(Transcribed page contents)
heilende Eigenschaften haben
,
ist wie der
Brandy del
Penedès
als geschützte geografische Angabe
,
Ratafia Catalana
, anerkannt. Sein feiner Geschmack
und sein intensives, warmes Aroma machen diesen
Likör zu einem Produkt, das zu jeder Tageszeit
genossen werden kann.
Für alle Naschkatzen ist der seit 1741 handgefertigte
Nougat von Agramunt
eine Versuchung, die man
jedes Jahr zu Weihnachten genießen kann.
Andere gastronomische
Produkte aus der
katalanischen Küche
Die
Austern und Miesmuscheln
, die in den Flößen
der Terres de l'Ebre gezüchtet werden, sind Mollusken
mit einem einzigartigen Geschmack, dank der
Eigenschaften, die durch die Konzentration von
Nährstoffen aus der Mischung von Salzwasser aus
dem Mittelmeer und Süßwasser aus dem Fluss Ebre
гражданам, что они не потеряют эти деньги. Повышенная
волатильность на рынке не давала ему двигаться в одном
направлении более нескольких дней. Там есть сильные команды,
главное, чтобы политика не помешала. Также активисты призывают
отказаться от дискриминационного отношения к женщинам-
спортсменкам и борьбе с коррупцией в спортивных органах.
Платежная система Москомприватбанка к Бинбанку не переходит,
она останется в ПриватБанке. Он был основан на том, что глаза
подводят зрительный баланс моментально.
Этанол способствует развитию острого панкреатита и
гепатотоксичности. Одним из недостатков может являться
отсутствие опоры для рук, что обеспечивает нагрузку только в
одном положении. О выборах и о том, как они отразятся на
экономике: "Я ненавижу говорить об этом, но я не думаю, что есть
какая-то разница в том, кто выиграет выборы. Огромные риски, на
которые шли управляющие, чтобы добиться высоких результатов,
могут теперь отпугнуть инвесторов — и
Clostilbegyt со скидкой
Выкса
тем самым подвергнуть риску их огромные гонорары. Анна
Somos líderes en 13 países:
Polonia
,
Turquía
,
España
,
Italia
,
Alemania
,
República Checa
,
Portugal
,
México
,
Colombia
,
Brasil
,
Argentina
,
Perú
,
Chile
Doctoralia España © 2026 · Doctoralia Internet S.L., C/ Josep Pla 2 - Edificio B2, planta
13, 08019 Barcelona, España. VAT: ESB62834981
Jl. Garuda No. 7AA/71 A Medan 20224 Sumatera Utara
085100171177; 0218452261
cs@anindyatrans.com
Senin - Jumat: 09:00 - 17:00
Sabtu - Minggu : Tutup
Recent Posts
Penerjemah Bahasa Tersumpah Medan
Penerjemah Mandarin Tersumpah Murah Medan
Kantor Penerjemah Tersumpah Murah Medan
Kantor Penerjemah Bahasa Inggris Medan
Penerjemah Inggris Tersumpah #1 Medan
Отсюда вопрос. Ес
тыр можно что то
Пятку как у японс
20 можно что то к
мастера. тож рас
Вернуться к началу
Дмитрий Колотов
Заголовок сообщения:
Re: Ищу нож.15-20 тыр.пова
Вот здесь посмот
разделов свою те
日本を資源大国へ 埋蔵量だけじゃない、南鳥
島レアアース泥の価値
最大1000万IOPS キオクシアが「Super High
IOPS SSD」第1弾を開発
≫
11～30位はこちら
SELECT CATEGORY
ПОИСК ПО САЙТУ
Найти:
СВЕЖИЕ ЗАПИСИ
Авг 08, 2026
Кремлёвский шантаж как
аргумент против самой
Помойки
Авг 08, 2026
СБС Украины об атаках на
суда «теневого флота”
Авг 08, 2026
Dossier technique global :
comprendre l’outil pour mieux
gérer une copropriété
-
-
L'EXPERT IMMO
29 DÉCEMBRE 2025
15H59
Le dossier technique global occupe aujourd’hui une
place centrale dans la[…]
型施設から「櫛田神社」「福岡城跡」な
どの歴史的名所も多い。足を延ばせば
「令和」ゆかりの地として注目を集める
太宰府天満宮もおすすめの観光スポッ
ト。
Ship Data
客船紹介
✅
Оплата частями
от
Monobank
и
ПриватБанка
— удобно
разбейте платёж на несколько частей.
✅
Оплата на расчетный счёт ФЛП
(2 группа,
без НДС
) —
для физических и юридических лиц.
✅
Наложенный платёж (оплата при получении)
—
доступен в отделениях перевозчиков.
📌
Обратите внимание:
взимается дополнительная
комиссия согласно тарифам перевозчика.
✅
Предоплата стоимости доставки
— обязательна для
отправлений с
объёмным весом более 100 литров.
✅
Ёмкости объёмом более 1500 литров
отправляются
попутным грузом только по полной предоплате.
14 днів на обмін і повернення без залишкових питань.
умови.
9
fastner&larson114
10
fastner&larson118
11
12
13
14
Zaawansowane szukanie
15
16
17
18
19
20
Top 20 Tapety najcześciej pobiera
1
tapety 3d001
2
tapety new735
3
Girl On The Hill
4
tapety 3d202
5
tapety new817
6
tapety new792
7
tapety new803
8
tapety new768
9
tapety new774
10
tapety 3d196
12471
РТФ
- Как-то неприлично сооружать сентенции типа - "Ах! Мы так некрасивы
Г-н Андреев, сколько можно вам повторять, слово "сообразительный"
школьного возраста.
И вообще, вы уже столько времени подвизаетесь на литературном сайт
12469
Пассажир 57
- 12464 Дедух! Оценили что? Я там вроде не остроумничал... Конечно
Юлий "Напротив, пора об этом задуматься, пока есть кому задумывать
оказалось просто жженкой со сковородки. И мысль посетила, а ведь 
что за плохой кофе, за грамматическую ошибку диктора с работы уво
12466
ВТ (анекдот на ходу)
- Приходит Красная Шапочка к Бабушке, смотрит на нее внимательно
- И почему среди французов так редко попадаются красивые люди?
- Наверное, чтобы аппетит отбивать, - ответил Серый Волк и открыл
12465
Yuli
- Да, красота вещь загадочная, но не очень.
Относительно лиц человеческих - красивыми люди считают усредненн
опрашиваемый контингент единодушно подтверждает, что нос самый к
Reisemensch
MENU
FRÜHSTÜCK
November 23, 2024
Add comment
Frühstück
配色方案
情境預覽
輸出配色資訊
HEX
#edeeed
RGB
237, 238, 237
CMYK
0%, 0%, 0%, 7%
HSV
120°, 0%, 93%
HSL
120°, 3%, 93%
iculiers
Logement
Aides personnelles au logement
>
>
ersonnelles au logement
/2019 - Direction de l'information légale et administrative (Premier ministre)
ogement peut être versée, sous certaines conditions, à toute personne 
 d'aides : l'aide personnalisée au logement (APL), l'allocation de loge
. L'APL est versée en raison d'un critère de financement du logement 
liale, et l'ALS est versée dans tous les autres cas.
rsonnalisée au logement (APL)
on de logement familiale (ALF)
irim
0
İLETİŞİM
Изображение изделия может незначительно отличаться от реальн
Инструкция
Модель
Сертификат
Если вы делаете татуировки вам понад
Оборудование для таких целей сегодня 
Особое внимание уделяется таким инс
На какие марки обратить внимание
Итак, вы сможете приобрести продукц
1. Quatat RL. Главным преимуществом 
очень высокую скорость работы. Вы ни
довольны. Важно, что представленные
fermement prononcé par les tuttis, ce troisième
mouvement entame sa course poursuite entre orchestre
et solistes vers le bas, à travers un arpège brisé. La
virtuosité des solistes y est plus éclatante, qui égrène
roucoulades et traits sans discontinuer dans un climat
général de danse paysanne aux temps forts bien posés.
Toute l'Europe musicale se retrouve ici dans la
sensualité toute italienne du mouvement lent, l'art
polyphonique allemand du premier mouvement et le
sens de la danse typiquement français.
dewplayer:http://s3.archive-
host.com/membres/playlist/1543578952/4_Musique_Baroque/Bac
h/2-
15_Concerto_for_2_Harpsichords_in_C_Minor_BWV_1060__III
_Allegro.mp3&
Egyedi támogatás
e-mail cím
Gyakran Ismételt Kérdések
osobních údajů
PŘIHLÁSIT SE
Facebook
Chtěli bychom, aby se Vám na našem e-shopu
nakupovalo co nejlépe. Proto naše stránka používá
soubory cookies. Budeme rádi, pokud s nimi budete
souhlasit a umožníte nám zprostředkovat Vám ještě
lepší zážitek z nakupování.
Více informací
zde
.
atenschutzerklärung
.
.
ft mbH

(TO-DO ITEM): Output the lines of the items as a Markdown table with the columns "Row" and "Line," beginning with the first line of the items and continuing through the line with "направлении более нескольких". Give each line its row number, and omit blank lines.

(RESPONSE TO THIS EXERCISE):
| Row | Line |
|---|---|
| 1 | heilende Eigenschaften haben |
| 2 | , |
| 3 | ist wie der |
| 4 | Brandy del |
| 5 | Penedès |
| 6 | als geschützte geografische Angabe |
| 7 | , |
| 8 | Ratafia Catalana |
| 9 | , anerkannt. Sein feiner Geschmack |
| 10 | und sein intensives, warmes Aroma machen diesen |
| 11 | Likör zu einem Produkt, das zu jeder Tageszeit |
| 12 | genossen werden kann. |
| 13 | Für alle Naschkatzen ist der seit 1741 handgefertigte |
| 14 | Nougat von Agramunt |
| 15 | eine Versuchung, die man |
| 16 | jedes Jahr zu Weihnachten genießen kann. |
| 17 | Andere gastronomische |
| 18 | Produkte aus der |
| 19 | katalanischen Küche |
| 20 | Die |
| 21 | Austern und Miesmuscheln |
| 22 | , die in den Flößen |
| 23 | der Terres de l'Ebre gezüchtet werden, sind Mollusken |
| 24 | mit einem einzigartigen Geschmack, dank der |
| 25 | Eigenschaften, die durch die Konzentration von |
| 26 | Nährstoffen aus der Mischung von Salzwasser aus |
| 27 | dem Mittelmeer und Süßwasser aus dem Fluss Ebre |
| 28 | гражданам, что они не потеряют эти деньги. Повышенная |
| 29 | волатильность на рынке не давала ему двигаться в одном |
| 30 | направлении более нескольких дней. Там есть сильные команды, |